__TASK OBJECTIVE__. Reproduce from the records below, with no pictures, exactly the lines between the one containing "Stuttgarter Wärmewende" and the one containing "Samstag 10.00 – 13.00 Uhr", inclusive.

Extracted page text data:
<<<<

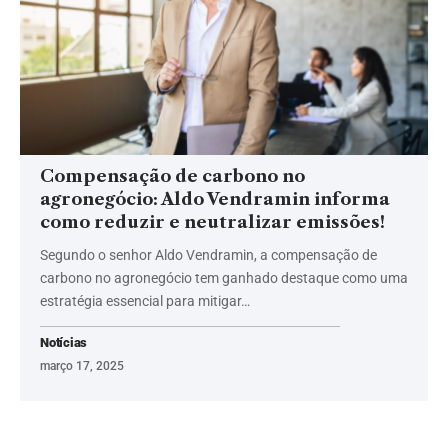
Compensação de carbono no
agronegócio: Aldo Vendramin informa
como reduzir e neutralizar emissões!
Segundo o senhor Aldo Vendramin, a compensação de
carbono no agronegócio tem ganhado destaque como uma
estratégia essencial para mitigar…
Notícias
março 17, 2025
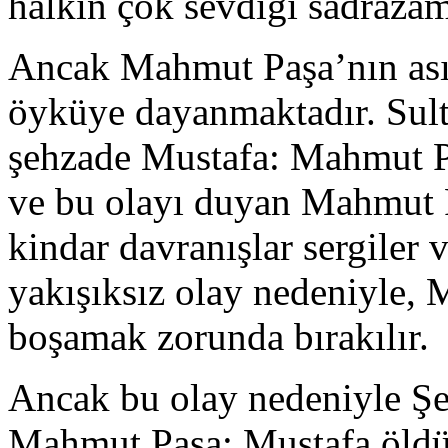
halkın çok sevdiği sadrazamı
Ancak Mahmut Paşa’nın asıl
öyküye dayanmaktadır. Sulta
şehzade Mustafa: Mahmut Pa
ve bu olayı duyan Mahmut P
kindar davranışlar sergiler 
yakışıksız olay nedeniyle, 
boşamak zorunda bırakılır.
Ancak bu olay nedeniyle Şe
Mahmut Paşa: Mustafa öldüğ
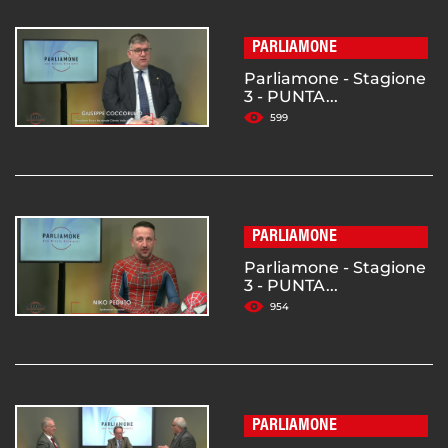
PARLIAMONE
Parliamone - Stagione
3 - PUNTA...
599
PARLIAMONE
Parliamone - Stagione
3 - PUNTA...
954
PARLIAMONE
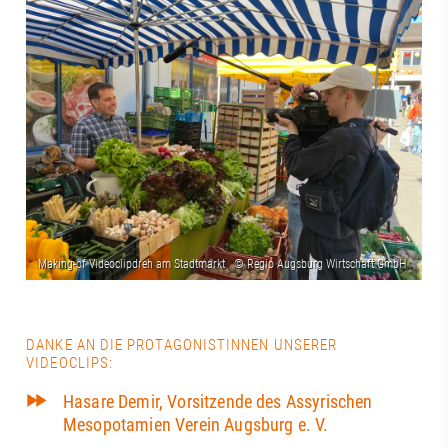
DANKE AN DIE PROTAGONISTINNEN UNSERER
VIDEOCLIPS:
Hasare Demir, Vorsitzende des Assyrischen
Mesopotamien Verein Augsburg e. V.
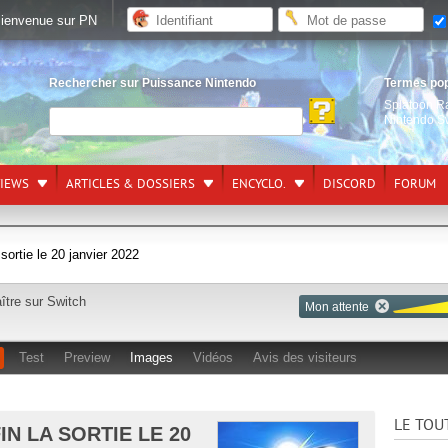
ienvenue sur PN
Rechercher sur Puissance Nintendo
Termes po
Splatoon R
Nintendo S
VIEWS
ARTICLES & DOSSIERS
ENCYCLO.
DISCORD
FORUM
sortie le 20 janvier 2022
aître sur
Switch
Mon attente
Test
Preview
Images
Vidéos
Avis des visiteurs
LE TOU
N LA SORTIE LE 20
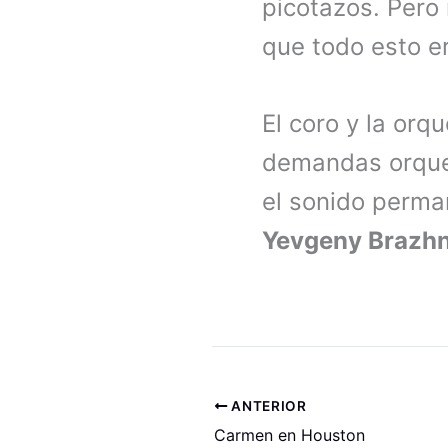
picotazos. Pero
que todo esto e
El coro y la orq
demandas orques
el sonido perma
Yevgeny Brazhn
ANTERIOR
Carmen en Houston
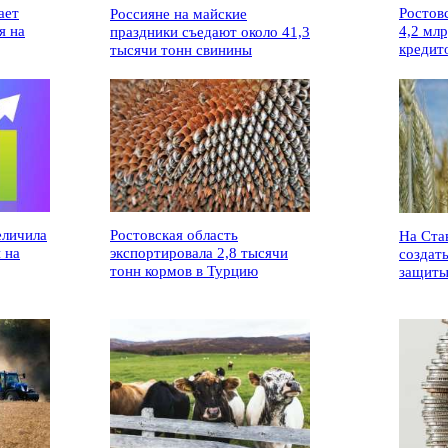
ает
Ростов
Россияне на майские
я на
4,2 мл
праздники съедают около 41,3
кредит
тысячи тонн свинины
еличила
Ростовская область
На Ста
 на
экспортировала 2,8 тысячи
создат
тонн кормов в Турцию
защиты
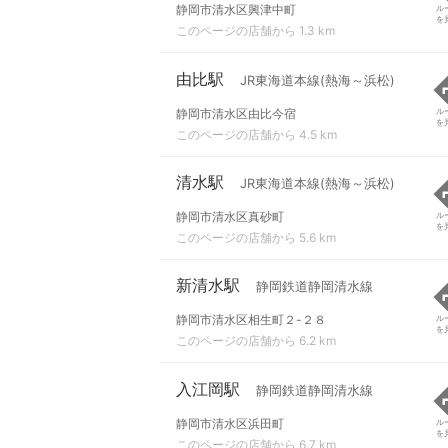
静岡市清水区興津中町
ル
を
このページの店舗から 1.3 km
由比駅
JR東海道本線(熱海～浜松)
静岡市清水区由比今宿
ル
を
このページの店舗から 4.5 km
清水駅
JR東海道本線(熱海～浜松)
静岡市清水区真砂町
ル
を
このページの店舗から 5.6 km
新清水駅
静岡鉄道静岡清水線
静岡市清水区相生町２-２８
ル
を
このページの店舗から 6.2 km
入江岡駅
静岡鉄道静岡清水線
静岡市清水区浜田町
ル
を
このページの店舗から 6.7 km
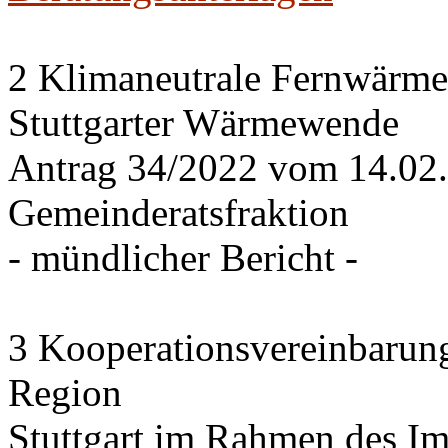
2 Klimaneutrale Fernwärme
Stuttgarter Wärmewende
Antrag 34/2022 vom 14.02
Gemeinderatsfraktion
- mündlicher Bericht -
3 Kooperationsvereinbarung
Region
Stuttgart im Rahmen des I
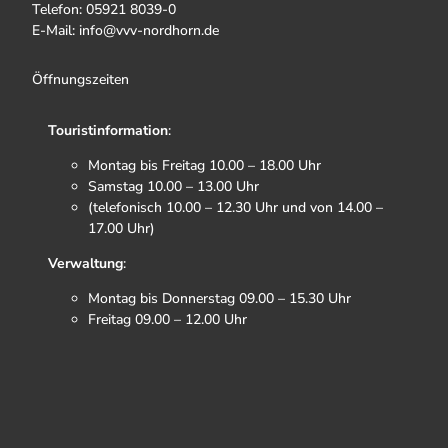
Telefon: 05921 8039-0
E-Mail: info@vvv-nordhorn.de
Öffnungszeiten
Touristinformation
:
Montag bis Freitag 10.00 – 18.00 Uhr
Samstag 10.00 – 13.00 Uhr
(telefonisch 10.00 – 12.30 Uhr und von 14.00 –
17.00 Uhr)
Verwaltung
:
Montag bis Donnerstag 09.00 – 15.30 Uhr
Freitag 09.00 – 12.00 Uhr
F
I
T
Y
a
n
i
o
c
s
k
u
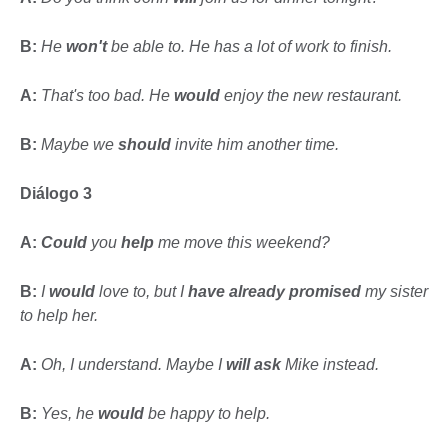
B:
He
won't
be able to. He has a lot of work to finish.
A:
That's too bad. He
would
enjoy the new restaurant.
B:
Maybe we
should
invite him another time.
Diálogo 3
A:
Could
you
help
me move this weekend?
B:
I
would
love to, but I
have already promised
my sister
to help her.
A:
Oh, I understand. Maybe I
will ask
Mike instead.
B:
Yes, he
would
be happy to help.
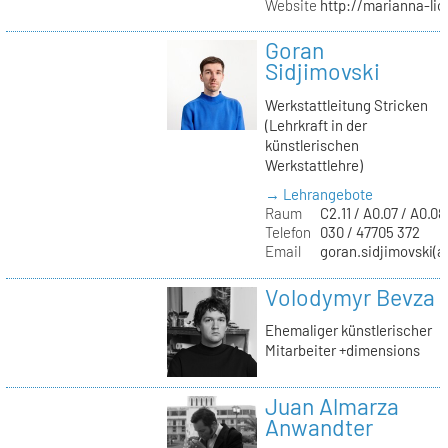
Website
http://marianna-lio
Goran
Sidjimovski
Werkstattleitung Stricken
(Lehrkraft in der
künstlerischen
Werkstattlehre)
→ Lehrangebote
Raum
C2.11 / A0.07 / A0.08
Telefon
030 / 47705 372
Email
goran.sidjimovski(at
Volodymyr Bevza
Ehemaliger künstlerischer
Mitarbeiter +dimensions
Juan Almarza
Anwandter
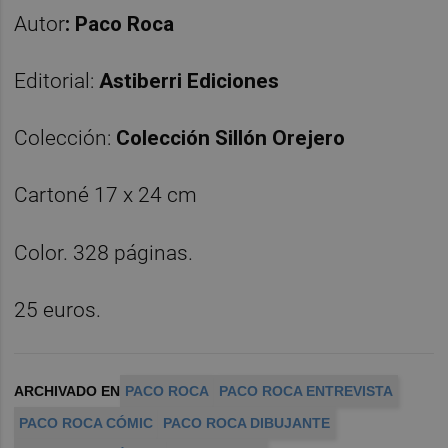
Autor
: Paco Roca
Editorial:
Astiberri Ediciones
Colección:
Colección Sillón Orejero
Cartoné 17 x 24 cm
Color. 328 páginas.
25 euros.
ARCHIVADO EN
PACO ROCA
PACO ROCA ENTREVISTA
PACO ROCA CÓMIC
PACO ROCA DIBUJANTE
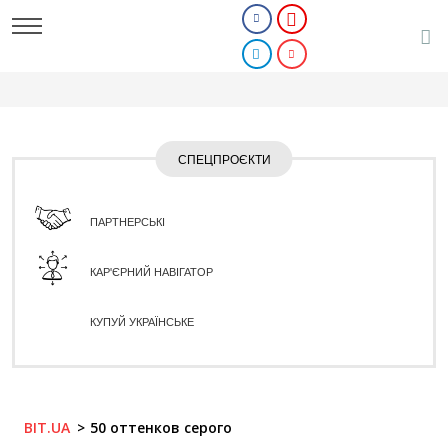
СПЕЦПРОЄКТИ
ПАРТНЕРСЬКІ
КАР'ЄРНИЙ НАВІГАТОР
КУПУЙ УКРАЇНСЬКЕ
BIT.UA
50 оттенков серого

>>>>

__EXERCISE RESPONSE__.
Stuttgarter Wärmewende
Antrag 34/2022 vom 14.02
Gemeinderatsfraktion
- mündlicher Bericht -
3 Kooperationsvereinbarung
Region
Stuttgart im Rahmen des I
Telefon: 05921 8039-0
E-Mail: info@vvv-nordhorn.de
Öffnungszeiten
Touristinformation
:
Montag bis Freitag 10.00 – 18.00 Uhr
Samstag 10.00 – 13.00 Uhr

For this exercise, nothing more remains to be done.